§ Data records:
# # # #

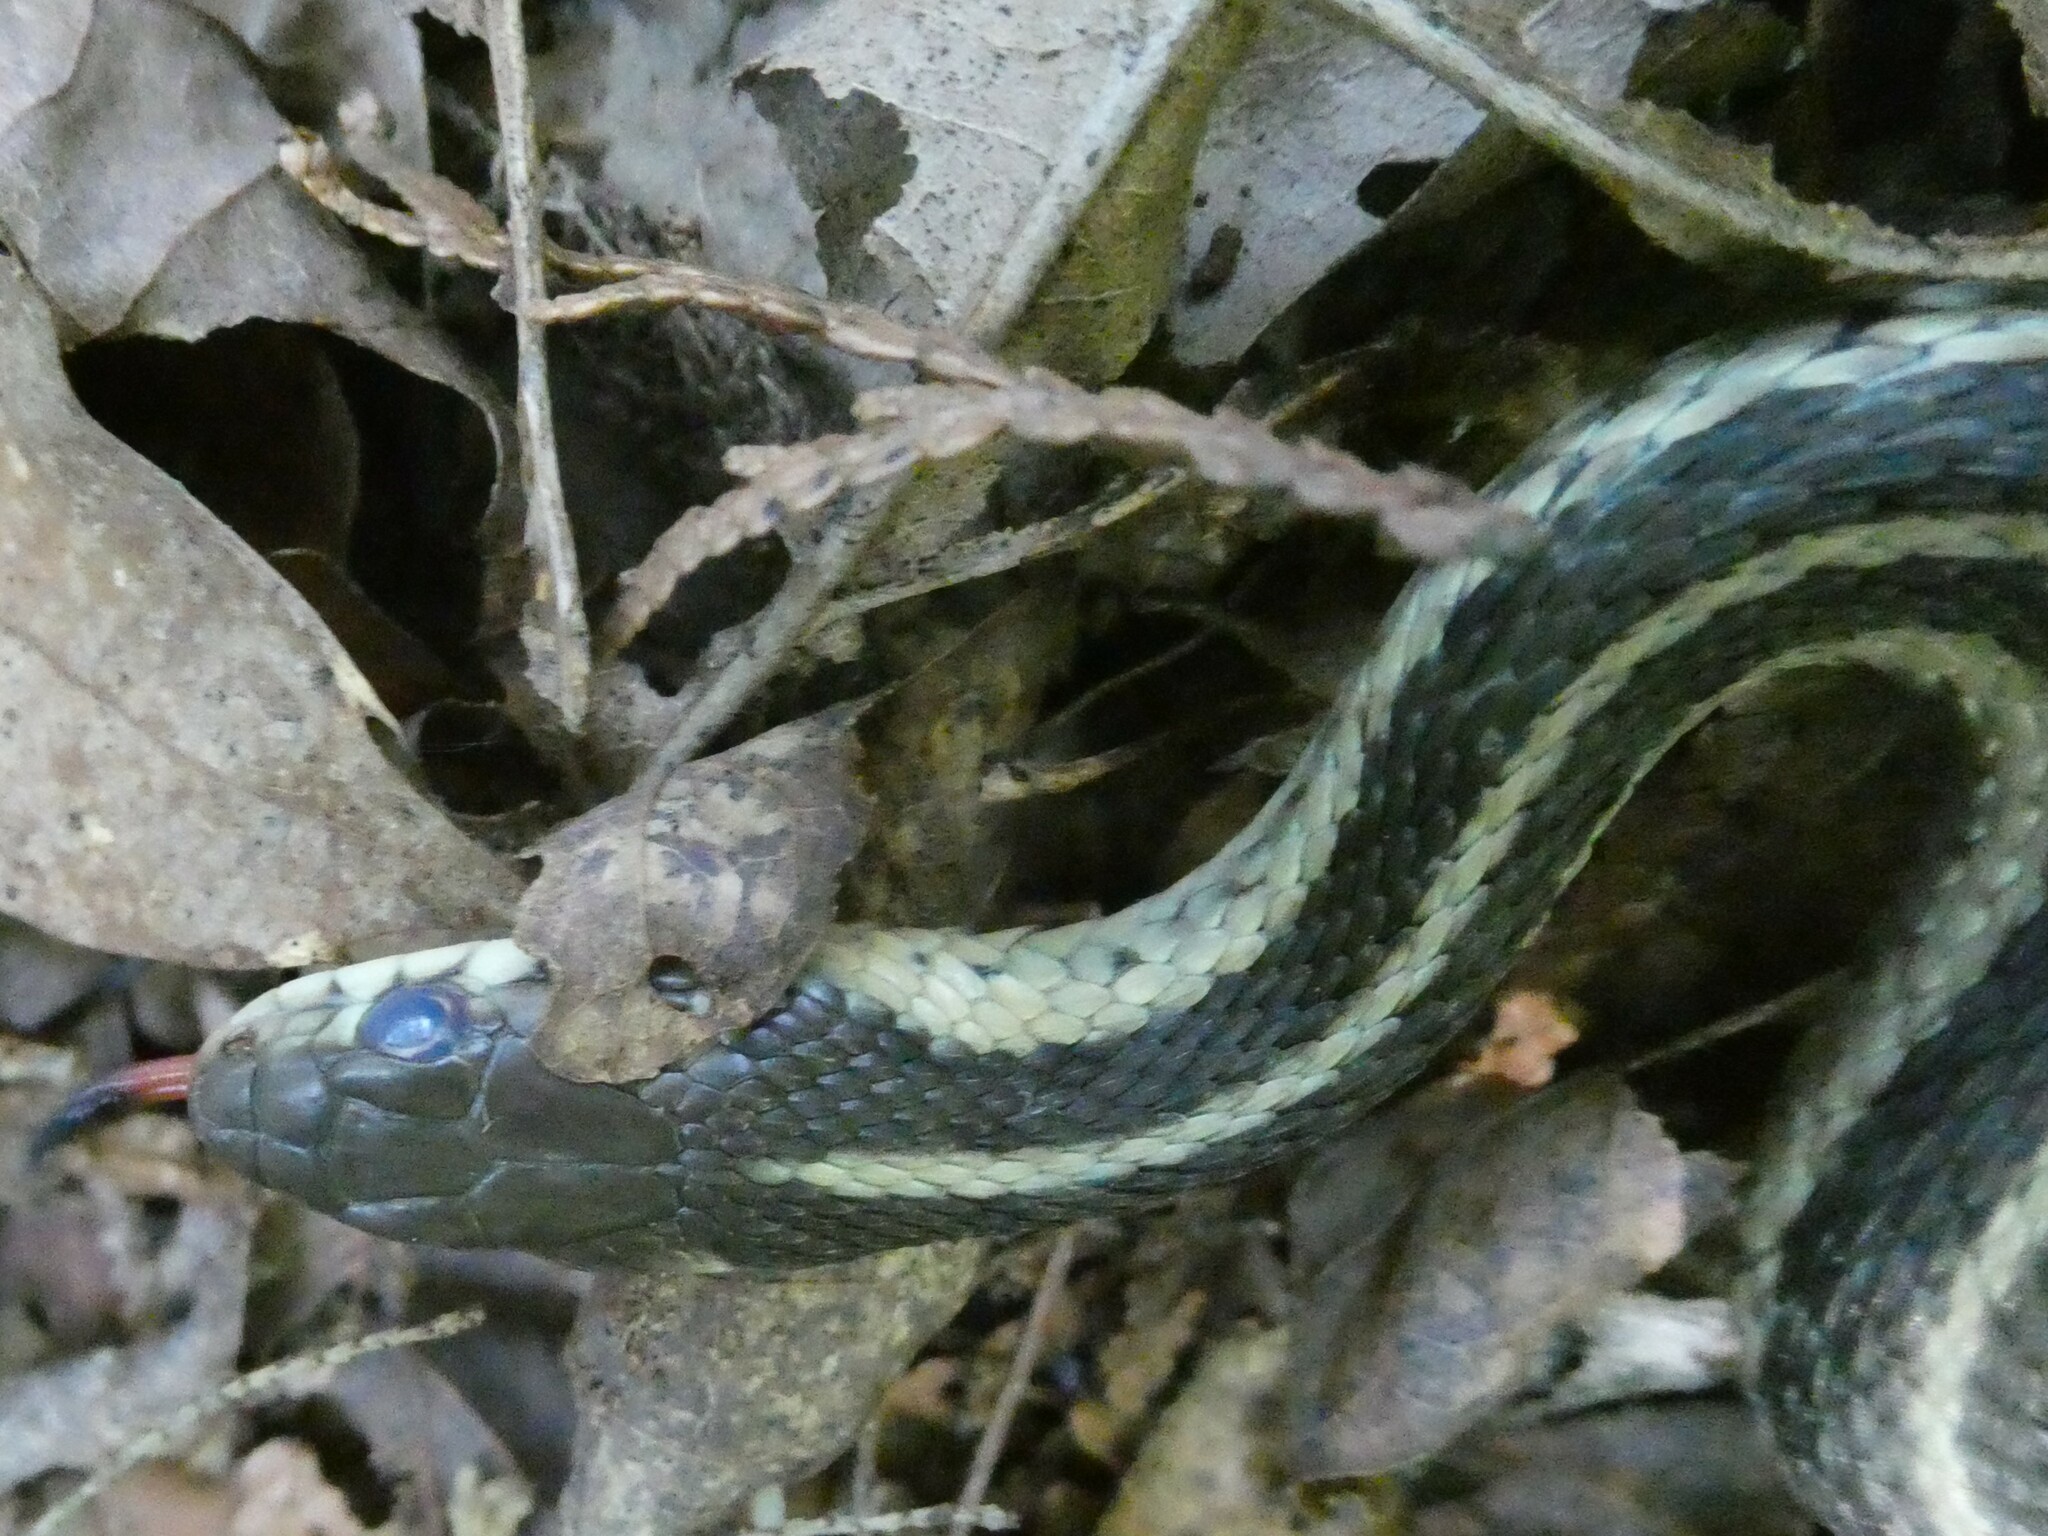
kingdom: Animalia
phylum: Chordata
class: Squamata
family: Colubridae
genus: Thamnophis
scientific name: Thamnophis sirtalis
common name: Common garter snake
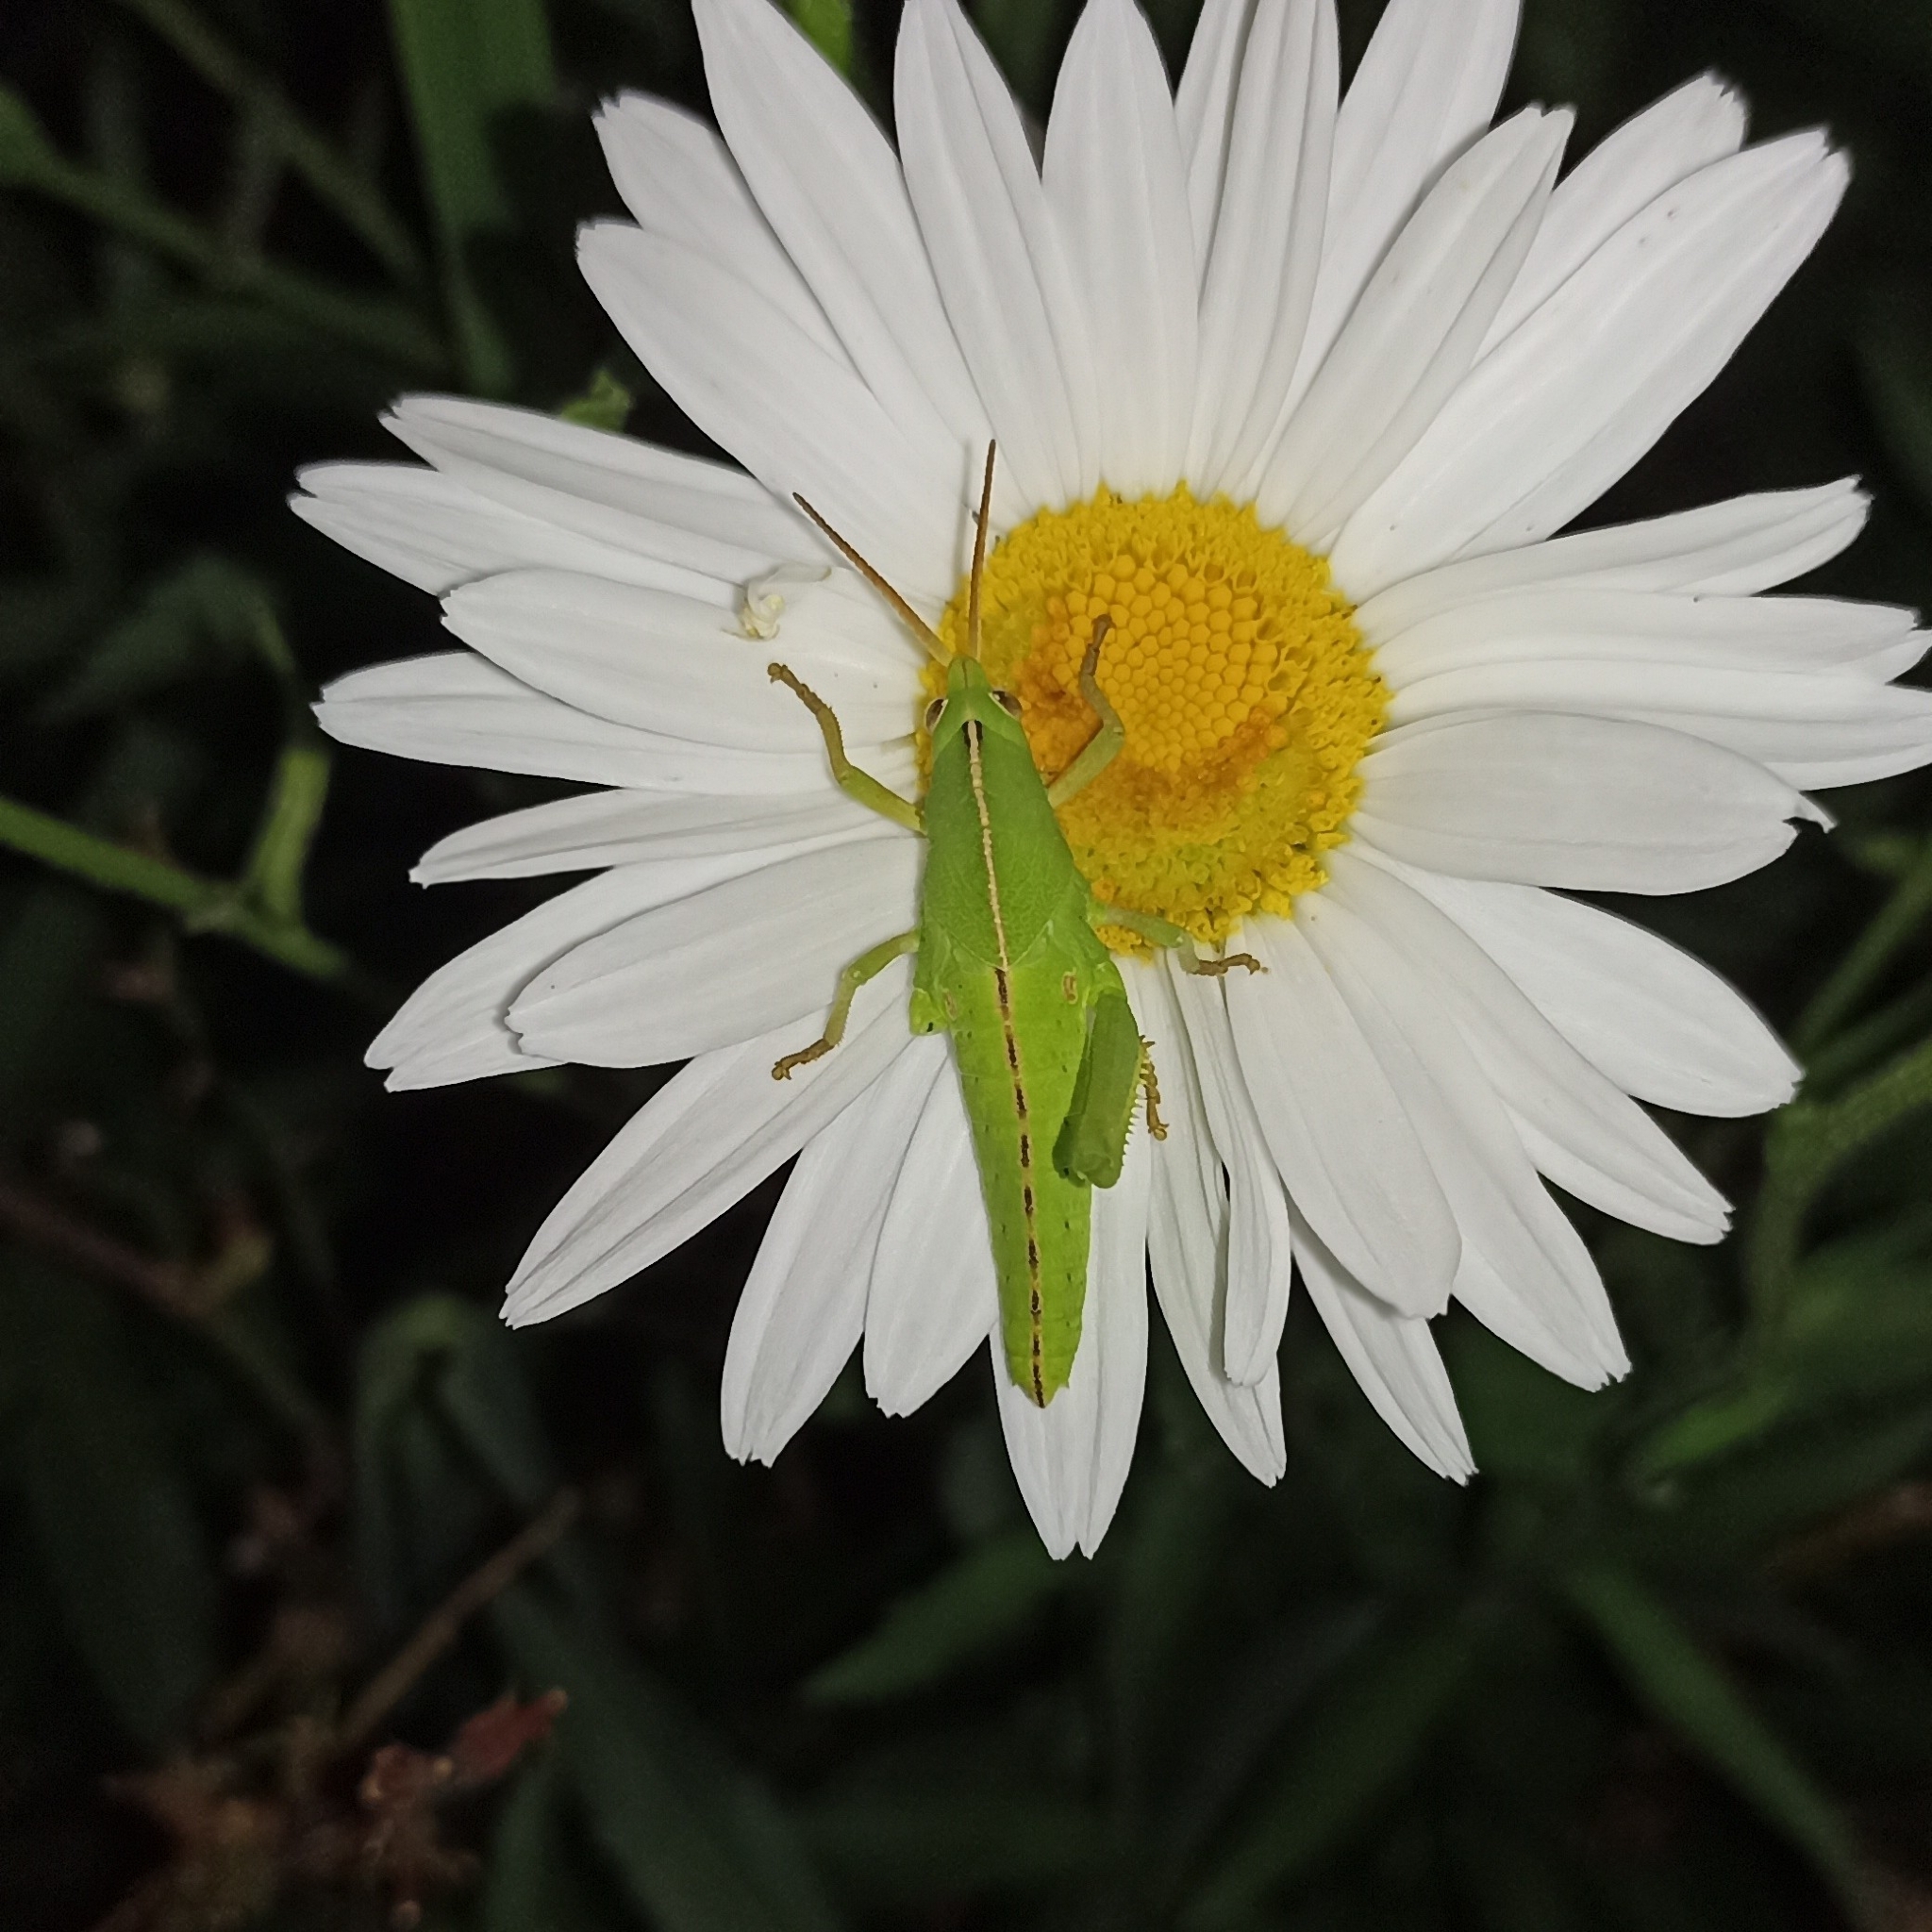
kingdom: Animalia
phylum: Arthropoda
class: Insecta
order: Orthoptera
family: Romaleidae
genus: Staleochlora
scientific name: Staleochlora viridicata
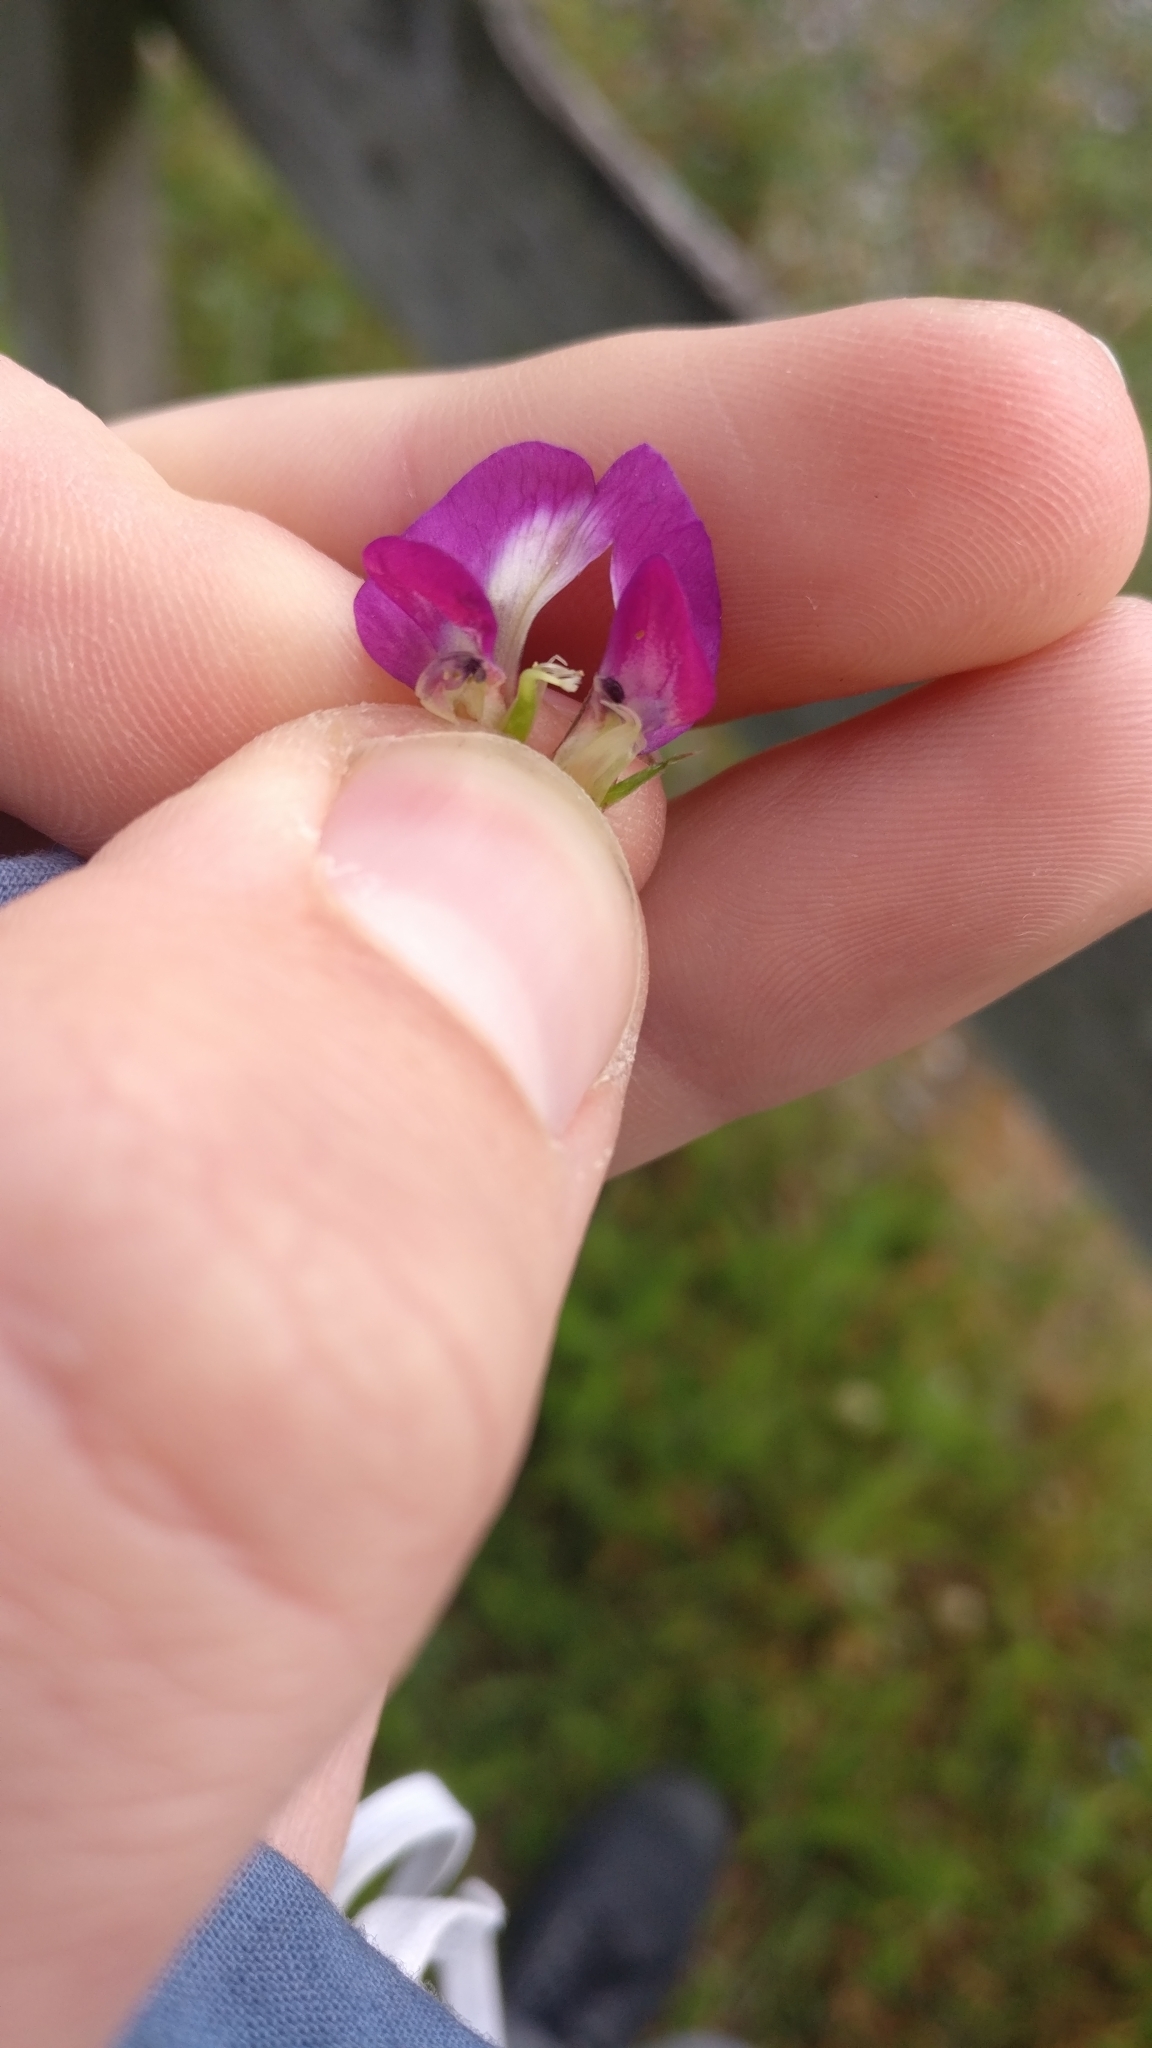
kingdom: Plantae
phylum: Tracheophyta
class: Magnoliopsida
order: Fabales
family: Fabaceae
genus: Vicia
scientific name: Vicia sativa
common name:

# # # #

§ Objective: Write out all the items again, swapping every "scientific name" for "Latin name" and keeping everything else the same. Leave the pictures out.

§ Solution to this problem:
kingdom: Animalia
phylum: Chordata
class: Squamata
family: Colubridae
genus: Thamnophis
Latin name: Thamnophis sirtalis
common name: Common garter snake
kingdom: Animalia
phylum: Arthropoda
class: Insecta
order: Orthoptera
family: Romaleidae
genus: Staleochlora
Latin name: Staleochlora viridicata
kingdom: Plantae
phylum: Tracheophyta
class: Magnoliopsida
order: Fabales
family: Fabaceae
genus: Vicia
Latin name: Vicia sativa
common name:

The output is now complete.